I'm OK for the additional work, thanks.

After reviewing, would you please send this to linus as a part of fix 
for 4.12? Then I start to work for each of the longterms.

For this patch:
Cc: <stable@vger.kernel.org> # 4.9+

>> ========== 8< ----------
>>  From c8c7541f83913c98bb6f3774127a48c7998caca0 Mon Sep 17 00:00:00 2001
>> From: Takashi Sakamoto <o-takashi@sakamocchi.jp>
>> Date: Fri, 9 Jun 2017 07:40:05 +0900
>> Subject: [PATCH] ALSA: firewire-lib: Fix stall of process context on
>> local CPU
>>   with disabled IRQ at packet error
>>
>> At Linux v3.5, packet processing can be done in process context of ALSA
>> PCM application as well as software IRQ context for OHCI 1394. Below is
>> an example of the callgraph (some calls are omitted).
>>
>> ioctl(2) with e.g. HWSYNC
>> (sound/core/pcm_native.c)
>> ->snd_pcm_common_ioctl1()
>>    ->snd_pcm_hwsync()
>>      ->snd_pcm_stream_lock_irq
>>      (sound/core/pcm_lib.c)
>>      ->snd_pcm_update_hw_ptr()
>>        ->snd_pcm_udpate_hw_ptr0()
>>          ->struct snd_pcm_ops.pointer()

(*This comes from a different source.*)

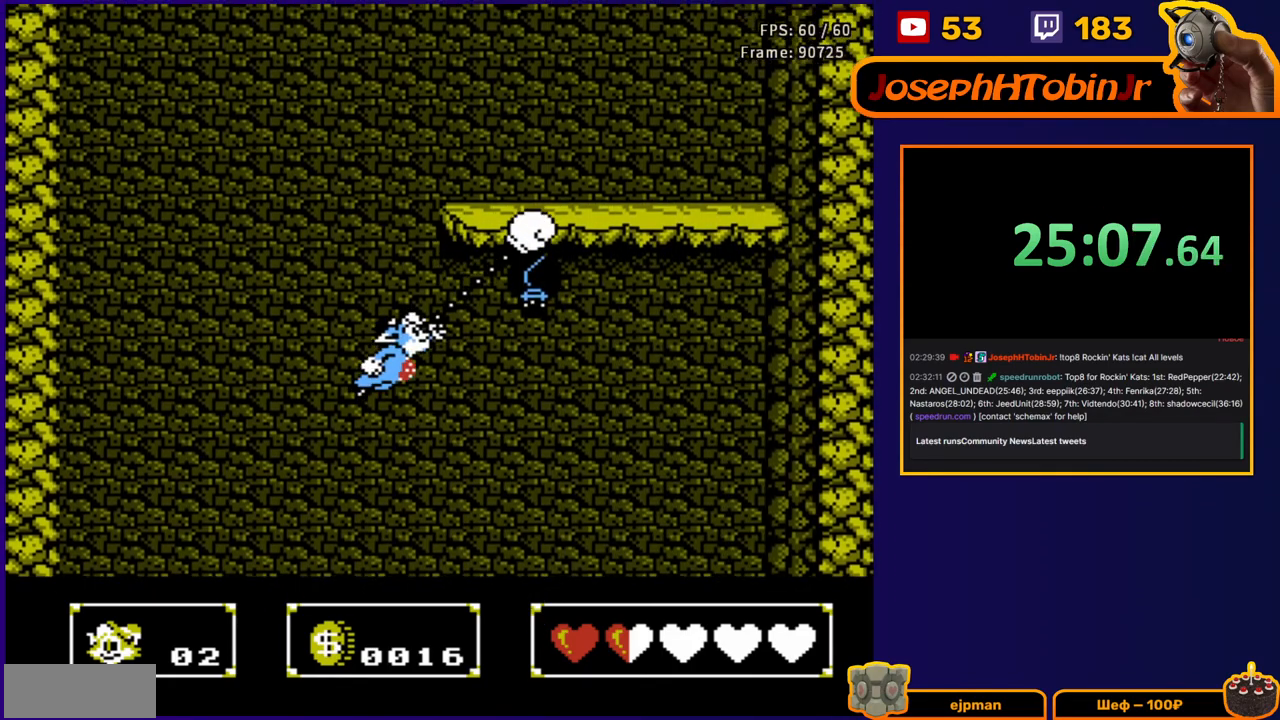
{"buttons": ["DPAD_UP", "DPAD_RIGHT"], "events": [[83, "B", "down"], [250, "B", "up"], [400, "DPAD_RIGHT", "up"], [433, "DPAD_RIGHT", "down"]]}
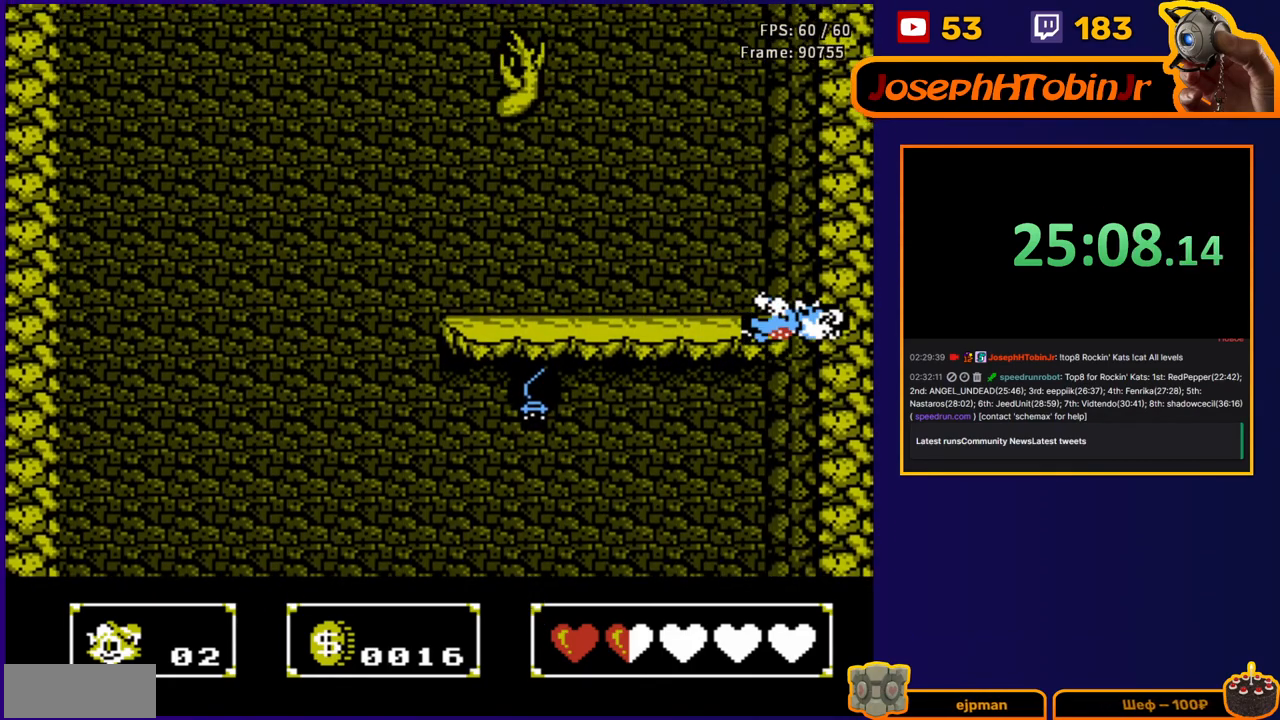
{"buttons": ["DPAD_DOWN", "DPAD_RIGHT"], "events": [[17, "DPAD_UP", "up"], [50, "B", "down"], [83, "DPAD_DOWN", "down"], [150, "B", "up"], [233, "B", "down"], [350, "B", "up"]]}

>>          (sound/firewire/*)
>>          = Each handler on drivers in ALSA firewire stack
>>            (sound/firewire/amdtp-stream.c)

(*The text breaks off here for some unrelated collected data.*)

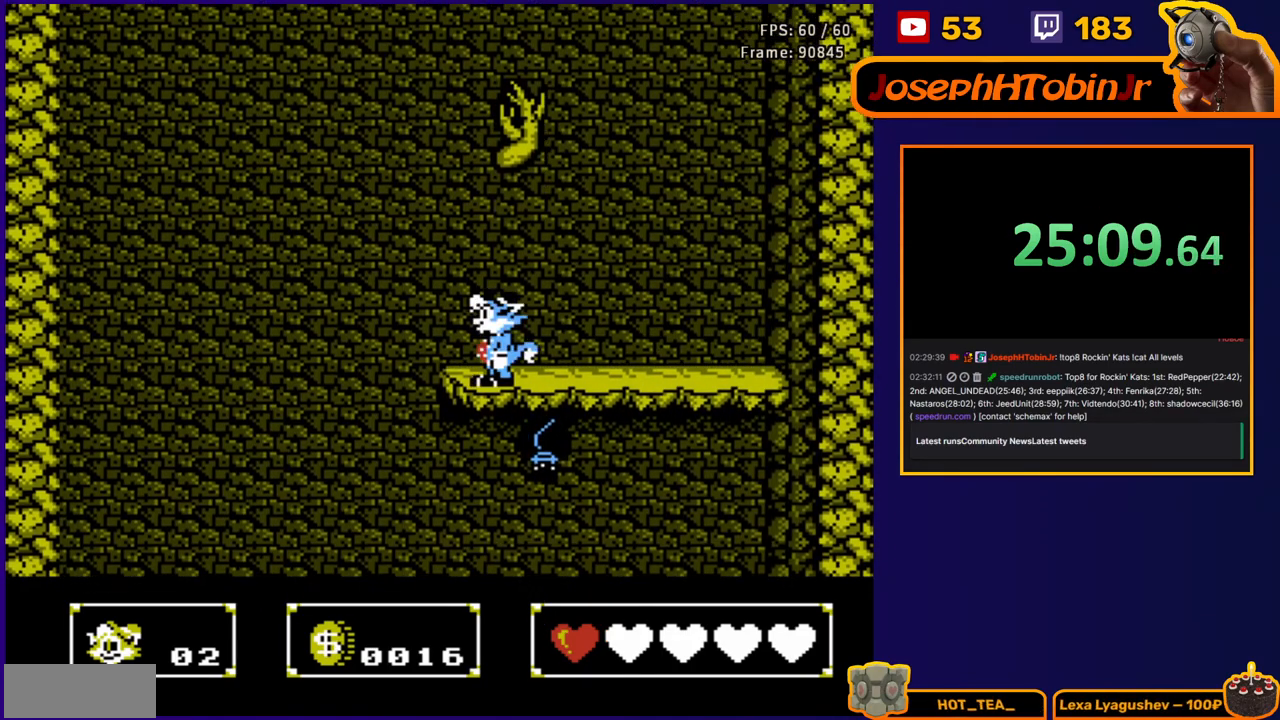
{"buttons": ["DPAD_UP"], "events": [[50, "DPAD_LEFT", "up"], [50, "DPAD_RIGHT", "down"], [50, "DPAD_UP", "down"], [133, "A", "up"], [183, "DPAD_RIGHT", "up"], [267, "B", "down"], [383, "B", "up"]]}
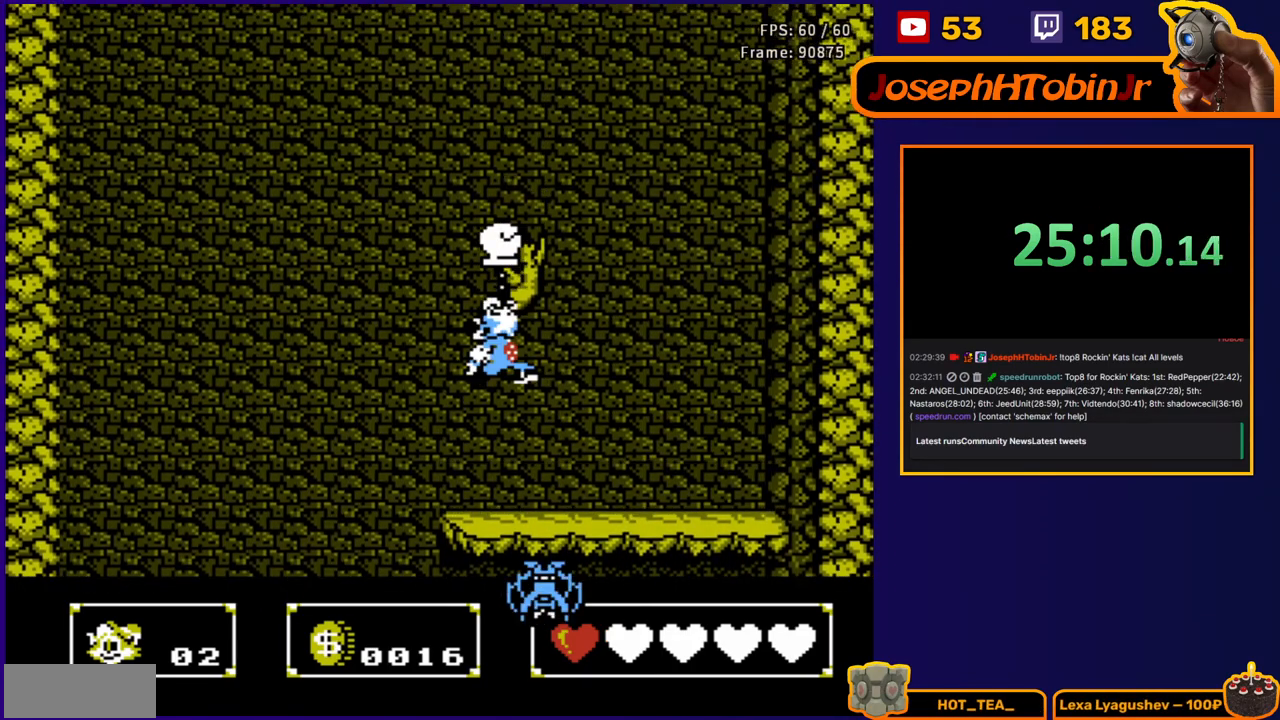
{"buttons": ["B", "DPAD_UP"], "events": [[17, "B", "down"], [150, "B", "up"], [383, "B", "down"]]}
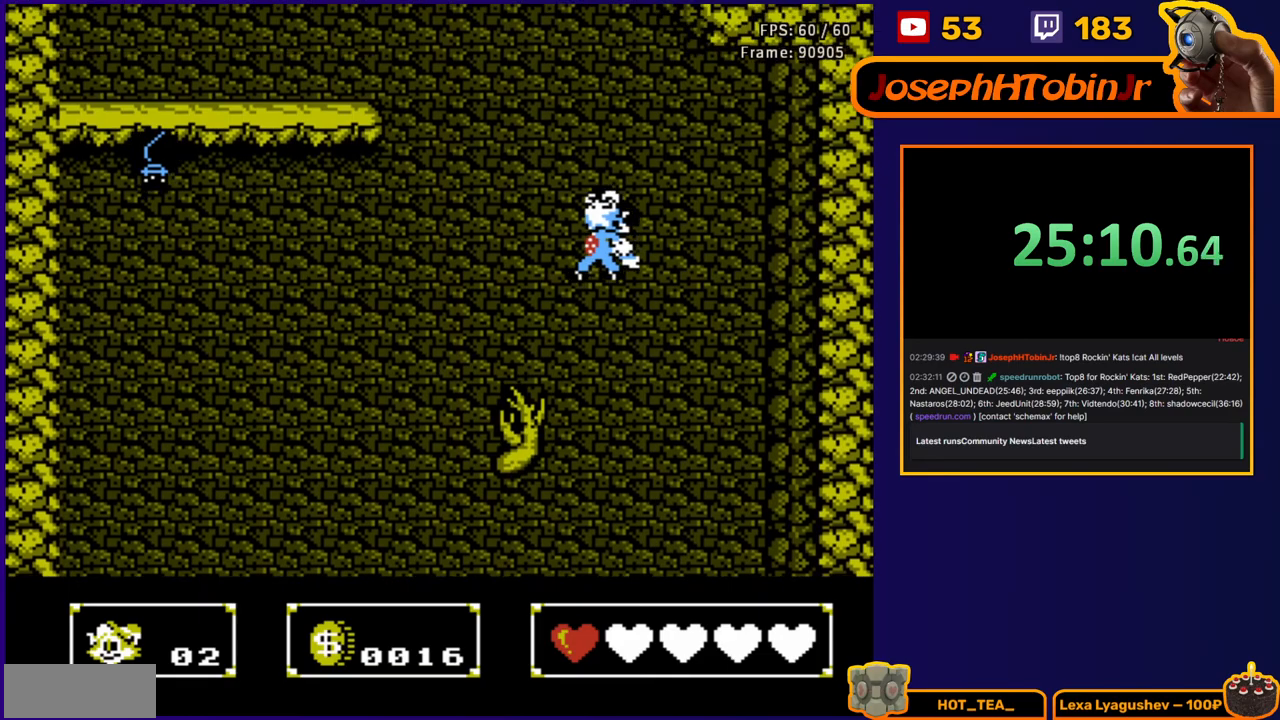
{"buttons": ["DPAD_UP", "DPAD_LEFT"], "events": [[17, "B", "up"], [100, "DPAD_LEFT", "down"]]}
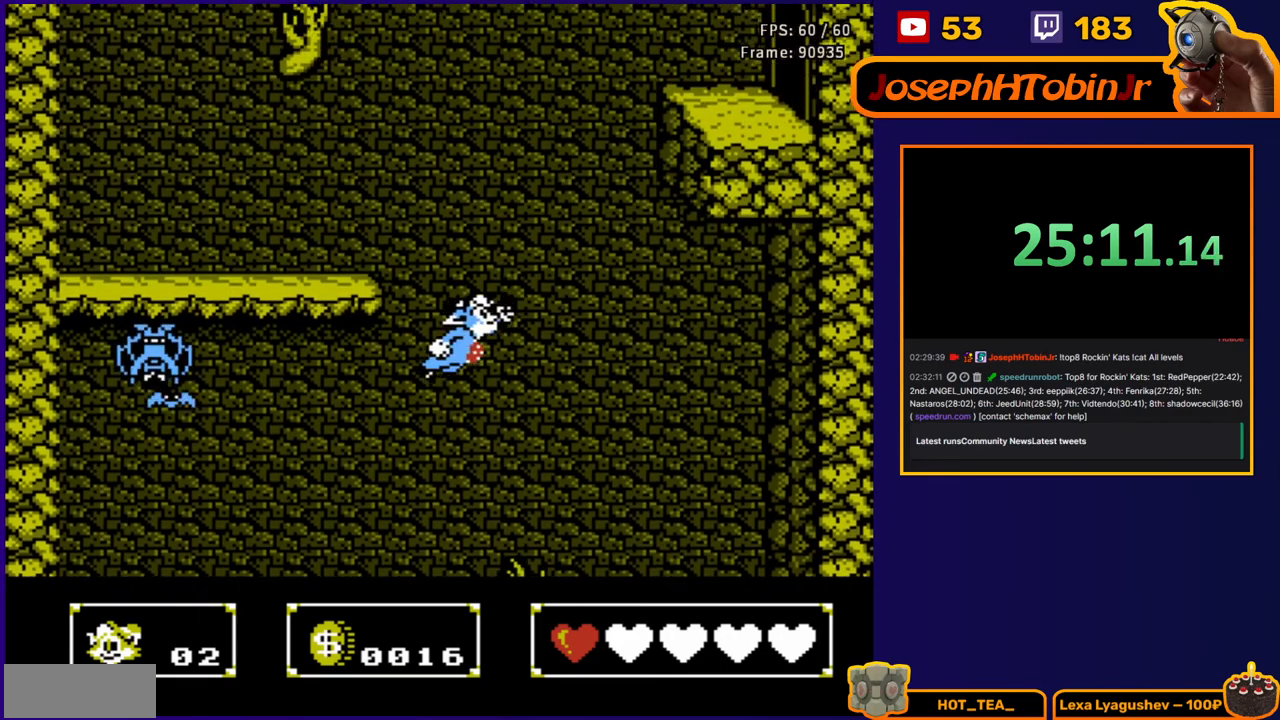
{"buttons": ["B", "DPAD_UP", "DPAD_LEFT"], "events": [[183, "B", "down"], [300, "B", "up"], [417, "B", "down"]]}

>>            ->amdtp_stream_pcm_pointer()
>>              (drivers/firewire/core-iso.c)
>>              ->fw_iso_context_flush_completions()
>>                ->struct fw_card_driver.flush_iso_completion()
>>                (drivers/firewire/ohci.c)
>>                = flush_iso_completions()
>>                  ->struct fw_iso_context.callback.sc
>>                  (sound/firewire/amdtp-stream.c)
>>                  = in_stream_callback() or out_stream_callback()
>>                    ->...
>>      ->snd_pcm_stream_unlock_irq
>>
>> When packet queueing error occurs or detecting invalid packets in
>> 'in_stream_callback()' or 'out_stream_callback()', 'snd_pcm_stop_xrun()'
>> is called on local CPU with disabled IRQ.
>>
>> (sound/firewire/amdtp-stream.c)
>> in_stream_callback() or out_stream_callback()
>> ->amdtp_stream_pcm_abort()
>>    ->snd_pcm_stop_xrun()
>>      ->snd_pcm_stream_lock_irqsave()
>>      ->snd_pcm_stop()
>>      ->snd_pcm_stream_unlock_irqrestore()
>>
>> The process is stalled on the CPU.
>>
>> [  562.630853] INFO: rcu_sched detected stalls on CPUs/tasks:
>> [  562.630861]      2-...: (1 GPs behind) idle=37d/140000000000000/0
>> softirq=38323/38323 fqs=7140
>> [  562.630862]      (detected by 3, t=15002 jiffies, g=21036, c=21035,
>> q=5933)
>> [  562.630866] Task dump for CPU 2:
>> [  562.630867] alsa-source-OXF R  running task        0  6619      1
>> 0x00000008
>> [  562.630870] Call Trace:
>> [  562.630876]  ? vt_console_print+0x79/0x3e0
>> [  562.630880]  ? msg_print_text+0x9d/0x100
>> [  562.630883]  ? up+0x32/0x50
>> [  562.630885]  ? irq_work_queue+0x8d/0xa0
>> [  562.630886]  ? console_unlock+0x2b6/0x4b0
>> [  562.630888]  ? vprintk_emit+0x312/0x4a0
>> [  562.630892]  ? dev_vprintk_emit+0xbf/0x230
>> [  562.630895]  ? do_sys_poll+0x37a/0x550
>> [  562.630897]  ? dev_printk_emit+0x4e/0x70
>> [  562.630900]  ? __dev_printk+0x3c/0x80
>> [  562.630903]  ? _raw_spin_lock+0x20/0x30
>> [  562.630909]  ? snd_pcm_stream_lock+0x31/0x50 [snd_pcm]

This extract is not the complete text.